■ **REQUIREMENT**
Which lines of the records contain "left"? Collect every one of them.

Data entries:
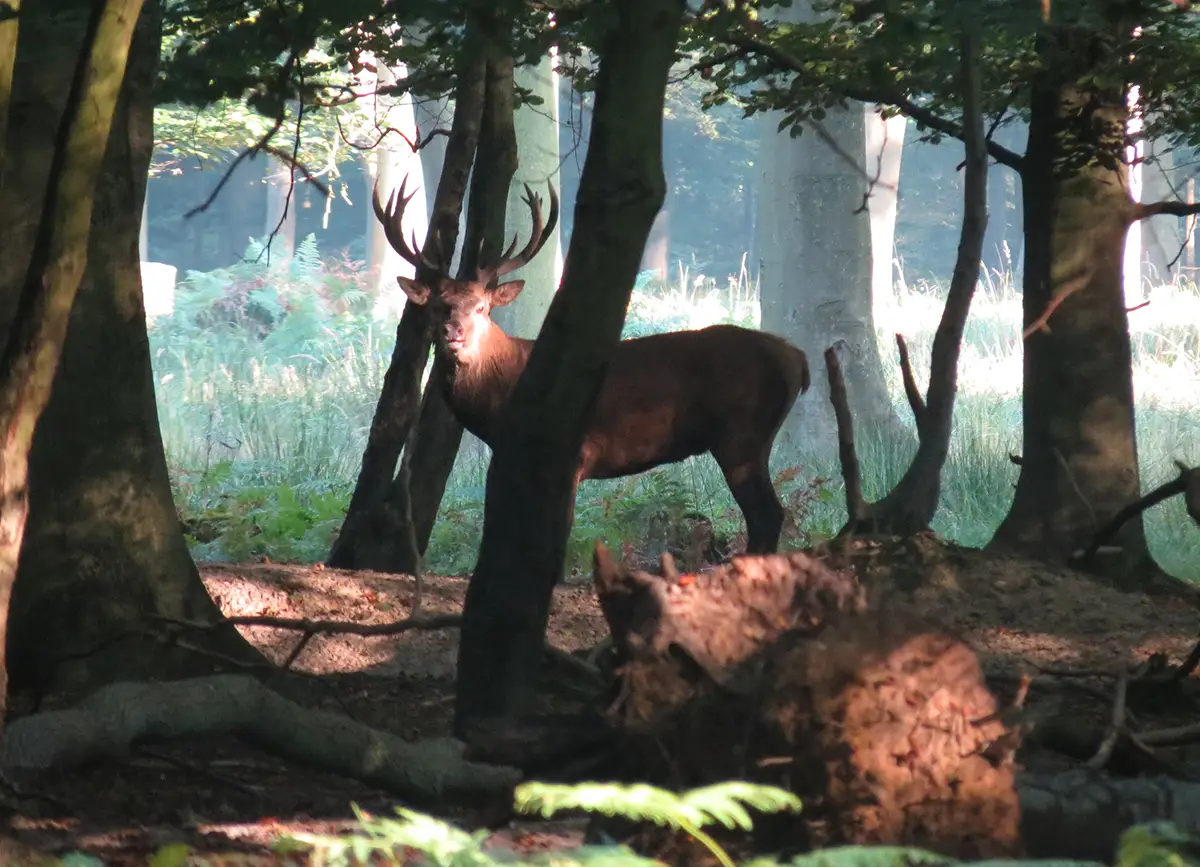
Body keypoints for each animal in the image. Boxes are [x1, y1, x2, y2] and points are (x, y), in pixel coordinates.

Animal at [373, 176, 811, 555]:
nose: (454, 332)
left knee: (766, 515)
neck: (505, 395)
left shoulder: (574, 453)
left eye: (481, 307)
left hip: (742, 433)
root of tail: (797, 359)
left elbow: (554, 533)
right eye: (437, 306)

■ **FINISHED TASK**
left knee: (766, 515)
left shoulder: (574, 453)
left eye: (481, 307)
left hip: (742, 433)
left elbow: (554, 533)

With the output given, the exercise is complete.